Le Tribunal fédéral, la plus haute cour de justice suisse, a confirmé en mai la peine infligée en première instance à un pharmacien genevois, jugé coupable, entre autres, d’infraction à la Loi fédérale pour la promotion de la gymnastique et du sport. Cette loi contient des dispositions contre le dopage.

Le pharmacien en question a été condamné à deux ans et demi de prison pour avoir vendu de grandes quantités de produits anabolisants à des culturistes présentant de fausses ordonnances fournies par un médecin complaisant.

La Cour a motivé sa sévérité en argumentant qu’outre l’appât du gain, le pharmacien a ignoré la responsabilité qui incombe à un professionnel de la santé.
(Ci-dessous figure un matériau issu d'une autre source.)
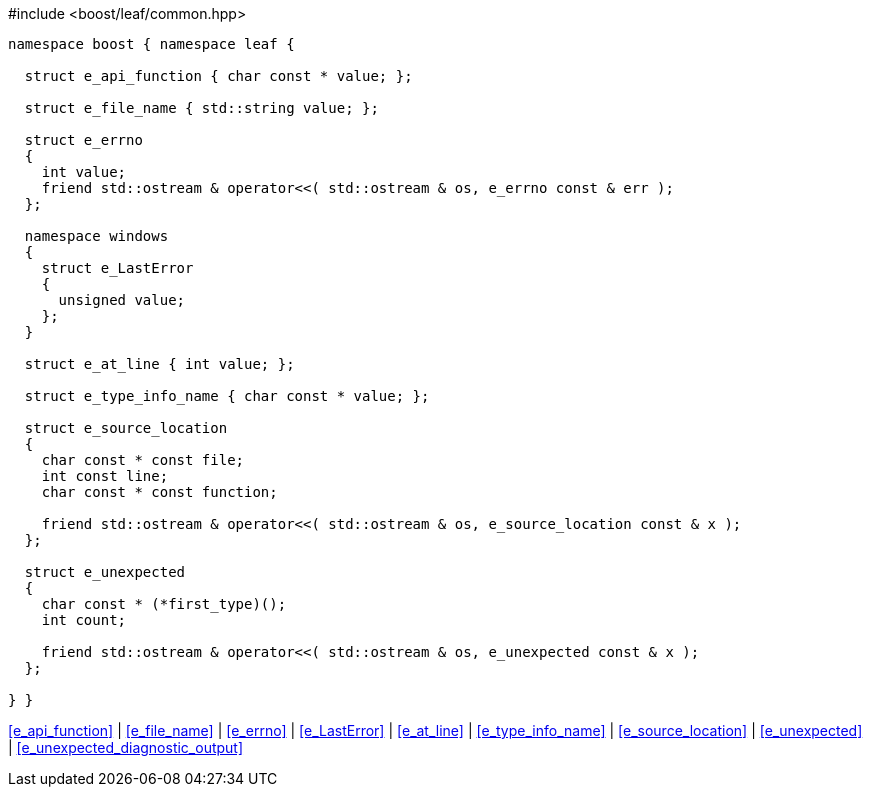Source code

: .#include <boost/leaf/common.hpp>
[source,c++]
----
namespace boost { namespace leaf {

  struct e_api_function { char const * value; };

  struct e_file_name { std::string value; };

  struct e_errno
  {
    int value;
    friend std::ostream & operator<<( std::ostream & os, e_errno const & err );
  };

  namespace windows
  {
    struct e_LastError
    {
      unsigned value;
    };
  }

  struct e_at_line { int value; };

  struct e_type_info_name { char const * value; };

  struct e_source_location
  {
    char const * const file;
    int const line;
    char const * const function;

    friend std::ostream & operator<<( std::ostream & os, e_source_location const & x );
  };

  struct e_unexpected
  {
    char const * (*first_type)();
    int count;

    friend std::ostream & operator<<( std::ostream & os, e_unexpected const & x );
  };

} }
----

[.text-right]
<<e_api_function>> | <<e_file_name>> | <<e_errno>> | <<e_LastError>> | <<e_at_line>> | <<e_type_info_name>> | <<e_source_location>> | <<e_unexpected>> | <<e_unexpected_diagnostic_output>>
La magistrature tessinoise a confirmé le 23 octobre avoir ouvert une enquête sur un chimiste luganais.

L’homme, titulaire d’une patente de commerce de produits pharmaceutiques, est suspecté d’avoir organisé un vaste trafic de substances dopantes, dont des produits destinés aux animaux, et de médicaments produits dans les pays de l’Est.